Un peu au-dessous de l'appui de la fenêtre, on distinguait dans l'obscurité un groupe formé par un homme et un cheval; la fenêtre s'ouvrait de plain-pied avec le parquet sur un petit balcon.
Les deux jeunes gens s'approchèrent; Nina, qui avait ouvert la fenêtre, s'effaça et se tint derrière eux comme une ombre.
Tous deux pleuraient dans l'obscurité, mais silencieusement, sans sanglots, pour ne point s'affaiblir l'un l'autre.
Nina ne pleurait pas, ses paupières étaient sèches et brûlantes, sa respiration sifflait dans sa poitrine.

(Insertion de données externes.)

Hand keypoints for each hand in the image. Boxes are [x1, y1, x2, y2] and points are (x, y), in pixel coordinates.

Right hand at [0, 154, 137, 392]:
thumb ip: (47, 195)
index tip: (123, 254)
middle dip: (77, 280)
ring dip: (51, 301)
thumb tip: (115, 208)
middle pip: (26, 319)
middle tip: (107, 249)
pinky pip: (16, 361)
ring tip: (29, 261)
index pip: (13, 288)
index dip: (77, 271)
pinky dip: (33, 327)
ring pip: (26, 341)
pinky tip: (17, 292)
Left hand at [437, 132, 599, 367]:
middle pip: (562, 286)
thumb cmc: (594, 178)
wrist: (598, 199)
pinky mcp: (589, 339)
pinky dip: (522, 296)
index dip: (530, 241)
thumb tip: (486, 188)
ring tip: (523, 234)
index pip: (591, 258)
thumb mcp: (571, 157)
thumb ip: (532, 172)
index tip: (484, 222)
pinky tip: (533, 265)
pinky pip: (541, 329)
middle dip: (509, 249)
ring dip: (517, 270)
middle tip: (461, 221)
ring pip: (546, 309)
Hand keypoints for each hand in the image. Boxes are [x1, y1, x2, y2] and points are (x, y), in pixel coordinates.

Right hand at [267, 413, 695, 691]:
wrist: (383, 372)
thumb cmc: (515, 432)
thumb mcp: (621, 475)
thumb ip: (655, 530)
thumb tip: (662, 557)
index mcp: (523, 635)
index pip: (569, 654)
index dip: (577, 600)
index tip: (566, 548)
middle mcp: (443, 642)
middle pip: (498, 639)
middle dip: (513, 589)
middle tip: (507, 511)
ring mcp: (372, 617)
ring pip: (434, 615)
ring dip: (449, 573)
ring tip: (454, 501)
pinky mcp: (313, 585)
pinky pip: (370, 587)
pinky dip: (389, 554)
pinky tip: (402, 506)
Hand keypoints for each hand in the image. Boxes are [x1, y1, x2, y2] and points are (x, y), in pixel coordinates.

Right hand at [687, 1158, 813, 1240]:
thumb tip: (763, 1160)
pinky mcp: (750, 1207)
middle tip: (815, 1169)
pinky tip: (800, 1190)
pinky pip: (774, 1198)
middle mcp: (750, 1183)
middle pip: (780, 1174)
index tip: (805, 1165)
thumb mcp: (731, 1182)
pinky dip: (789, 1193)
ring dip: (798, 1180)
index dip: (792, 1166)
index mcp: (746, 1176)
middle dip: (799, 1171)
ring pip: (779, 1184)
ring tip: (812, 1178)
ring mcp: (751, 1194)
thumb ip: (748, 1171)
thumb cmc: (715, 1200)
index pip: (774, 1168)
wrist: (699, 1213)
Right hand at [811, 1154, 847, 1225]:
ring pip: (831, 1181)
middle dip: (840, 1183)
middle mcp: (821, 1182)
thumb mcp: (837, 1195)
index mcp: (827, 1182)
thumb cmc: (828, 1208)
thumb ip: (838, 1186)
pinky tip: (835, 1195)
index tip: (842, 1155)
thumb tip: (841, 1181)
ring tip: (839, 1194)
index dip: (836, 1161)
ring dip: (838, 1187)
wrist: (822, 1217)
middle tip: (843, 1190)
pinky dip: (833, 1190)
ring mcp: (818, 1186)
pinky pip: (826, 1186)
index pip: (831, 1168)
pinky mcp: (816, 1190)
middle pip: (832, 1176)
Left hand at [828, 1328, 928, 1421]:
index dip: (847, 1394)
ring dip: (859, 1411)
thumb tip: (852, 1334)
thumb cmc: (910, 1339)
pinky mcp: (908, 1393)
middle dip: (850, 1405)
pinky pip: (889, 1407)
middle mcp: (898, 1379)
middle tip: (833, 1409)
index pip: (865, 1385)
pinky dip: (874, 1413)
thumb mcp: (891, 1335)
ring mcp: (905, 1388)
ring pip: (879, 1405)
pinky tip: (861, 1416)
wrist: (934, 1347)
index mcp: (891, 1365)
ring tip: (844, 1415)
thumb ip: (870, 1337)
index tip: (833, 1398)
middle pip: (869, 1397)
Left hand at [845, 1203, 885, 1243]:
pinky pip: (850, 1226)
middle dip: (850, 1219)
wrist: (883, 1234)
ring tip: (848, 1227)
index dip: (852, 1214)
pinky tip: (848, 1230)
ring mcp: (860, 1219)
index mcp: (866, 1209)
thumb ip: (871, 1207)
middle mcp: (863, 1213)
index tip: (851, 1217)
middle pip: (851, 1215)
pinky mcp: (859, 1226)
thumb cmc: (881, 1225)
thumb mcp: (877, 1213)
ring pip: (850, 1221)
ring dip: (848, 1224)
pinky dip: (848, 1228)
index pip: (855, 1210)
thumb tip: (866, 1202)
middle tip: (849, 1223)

—Luisa, disait Salvato d'une voix entre-coupée, j'ai roulé dans un papier une chaîne d'or pour Nina, vous la lui donnerez de ma part.
Luisa répondit oui par un mouvement de tête et un serrement de main, mais sans parler.
Puis, au jeune lazzarone:
—Merci, Michele, dit Salvato. Tant que vivra dans mon coeur le souvenir de cet ange,—et il passa son bras autour du cou de la San-Felice,—c'est-à-dire tant que mon coeur battra, chacun de ses battements me rappellera le souvenir des bons amis entre les mains desquels je la laisse et à qui je la confie.